Max Ernst, Europa nach dem Regen I (L'Europe après la pluie I) 1933
Staatliche Kunsthalle Karlsruhe
Nach den ersten tief greifenden politischen Veränderungen in Deutschland und Europa entsteht mit L’Europe après la pluie I ein Kunstwerk, das Europa nach einer Sintflut zum Thema zu haben scheint. Der aus einem Gipsrelief bestehende Bildträger bildet mit Europa den Teil der Weltkarte ab, in dem nach dem Ersten Weltkrieg und der Russischen Revolution 1917 die größten Veränderungen stattgefunden haben. Überraschenderweise versperrt Max Ernst für den Betrachter durch die Materialität des Gipsreliefs jede räumlich-visuelle Durchdringung des Bildes, die sonst für seine Kunstwerke so bedeutsam ist. Trotz aller Deformation, die das Bild Europas zeigt, vermittelt es eine Maßstäblichkeit, die dem Betrachter mit der geographischen Einbeziehung der gesamten (damaligen) UdSSR geläufig erscheint.

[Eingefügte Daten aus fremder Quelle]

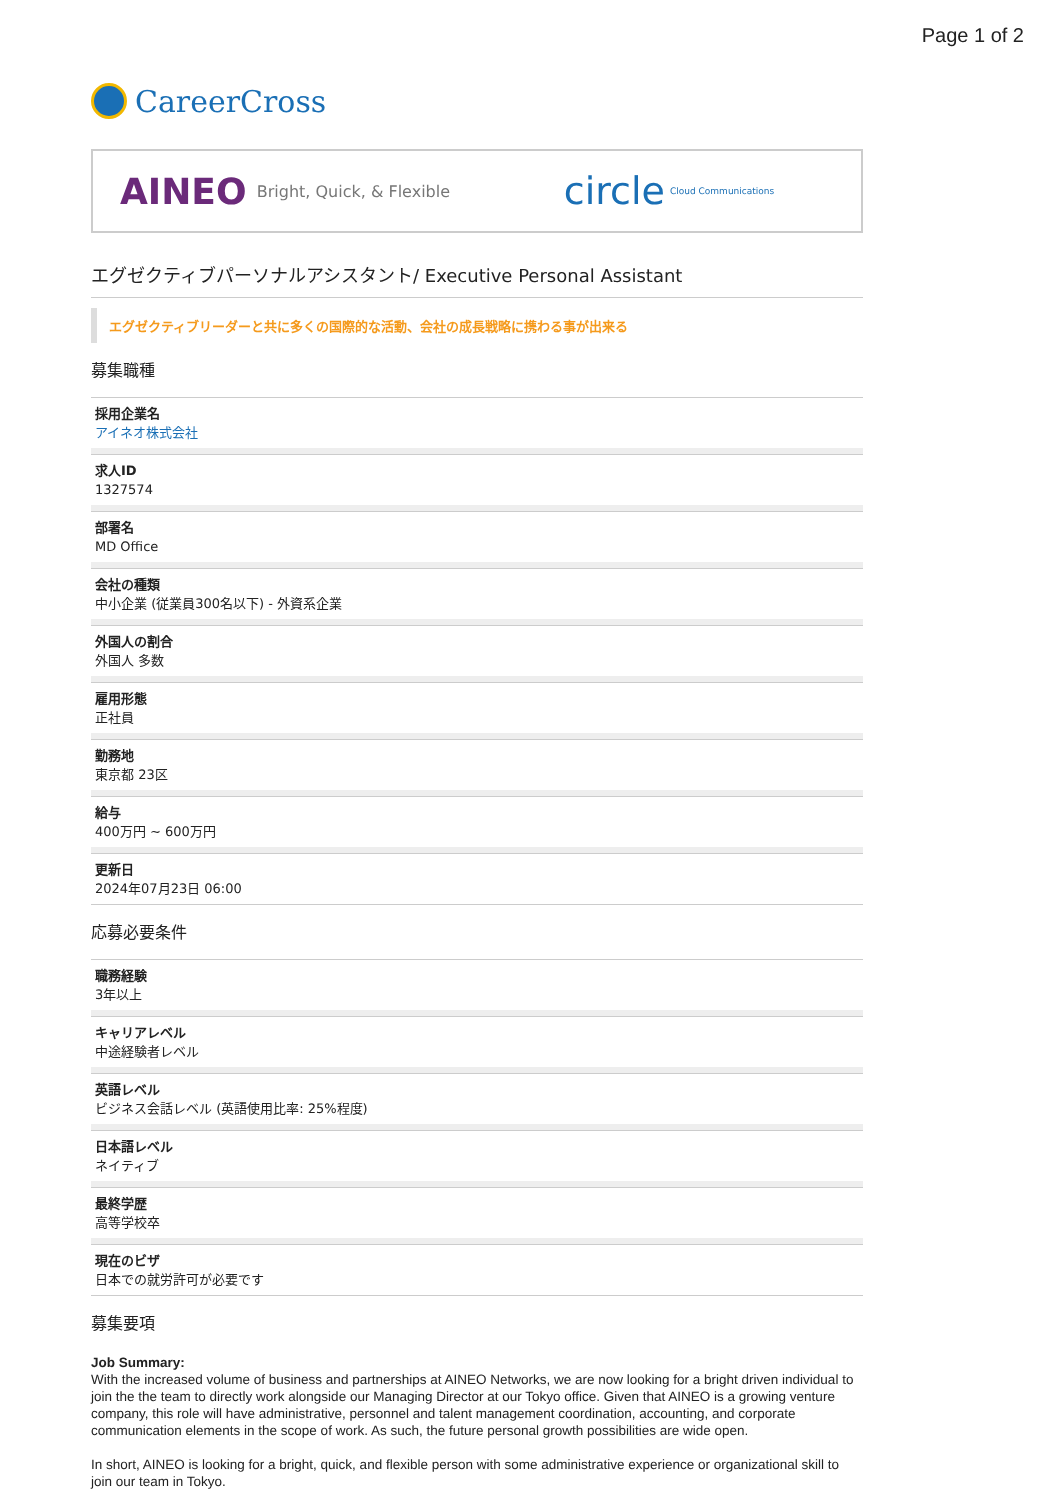Page 1 of 2
CareerCross
AINEO Bright, Quick, & Flexible
circle Cloud Communications
エグゼクティブパーソナルアシスタント/ Executive Personal Assistant
エグゼクティブリーダーと共に多くの国際的な活動、会社の成長戦略に携わる事が出来る
募集職種
採用企業名
アイネオ株式会社
求人ID
1327574
部署名
MD Office
会社の種類
中小企業 (従業員300名以下) - 外資系企業
外国人の割合
外国人 多数
雇用形態
正社員
勤務地
東京都 23区
給与
400万円 ~ 600万円
更新日
2024年07月23日 06:00
応募必要条件
職務経験
3年以上
キャリアレベル
中途経験者レベル
英語レベル
ビジネス会話レベル (英語使用比率: 25%程度)
日本語レベル
ネイティブ
最終学歴
高等学校卒
現在のビザ
日本での就労許可が必要です
募集要項
Job Summary:
With the increased volume of business and partnerships at AINEO Networks, we are now looking for a bright driven individual to join the the team to directly work alongside our Managing Director at our Tokyo office. Given that AINEO is a growing venture company, this role will have administrative, personnel and talent management coordination, accounting, and corporate communication elements in the scope of work. As such, the future personal growth possibilities are wide open.
In short, AINEO is looking for a bright, quick, and flexible person with some administrative experience or organizational skill to join our team in Tokyo.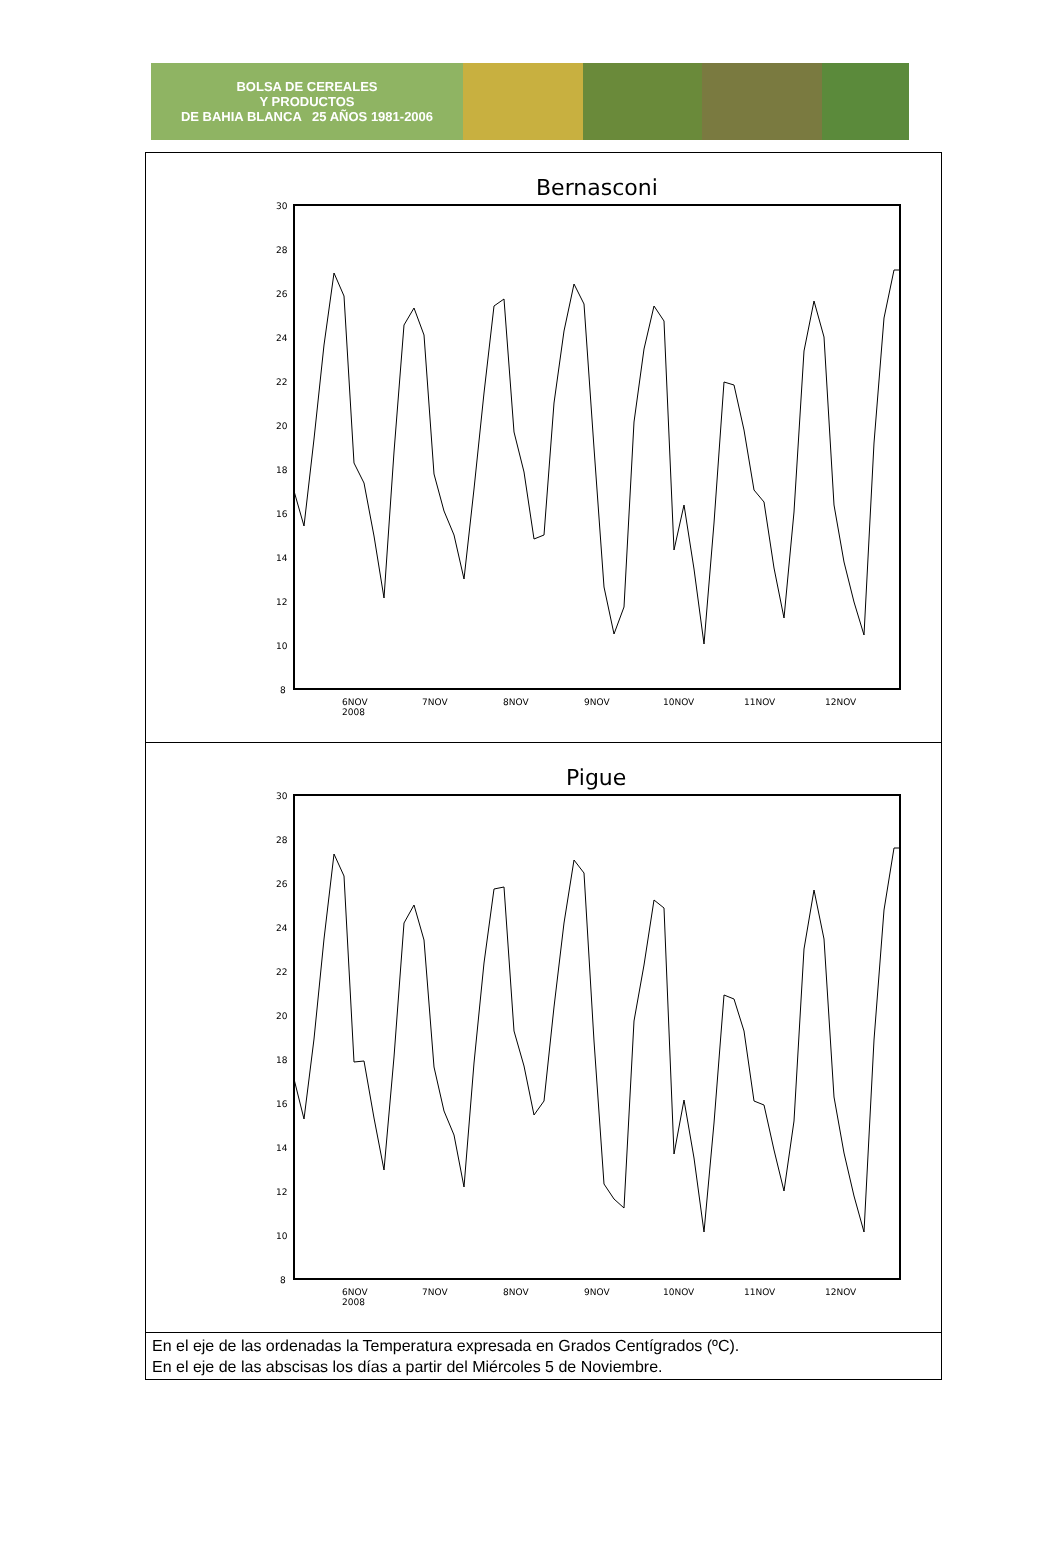BOLSA DE CEREALES
Y PRODUCTOS
DE BAHIA BLANCA 25 AÑOS 1981-2006
| Bernasconi 30 28 26 24 22 20 18 16 14 12 10 8 6NOV 2008 7NOV 8NOV 9NOV 10NOV 11NOV 12NOV |
| Pigue 30 28 26 24 22 20 18 16 14 12 10 8 6NOV 2008 7NOV 8NOV 9NOV 10NOV 11NOV 12NOV |
| En el eje de las ordenadas la Temperatura expresada en Grados Centígrados (ºC). En el eje de las abscisas los días a partir del Miércoles 5 de Noviembre. |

Das bemalte Gipsrelief lässt Europa gleichsam mit einer petrifizierten Oberfläche aufscheinen. Geographisch sind der „italienische Stiefel“ und die Iberische Halbinsel verloren gegangen, während neue, imaginierte Grenzlinien willkürlich neue Territorien entstehen lassen. Einzig die Lage des Mittelmeeres erscheint dem Betrachter vertraut, das Schwarze Meer wird von Osten nach Westen verlagert, so als wäre Europa entlang der Nord-Süd-Achse gefaltet worden. Der beklemmende Eindruck, den die Transformation Europas durch die Naturkatastrophe erreicht hat, wird an den Meeresrändern durch fein gestrichelte Schiffsrouten aufgebrochen, da in ihnen eine mögliche Bewegung der Menschen zumindest auf See angedeutet wird.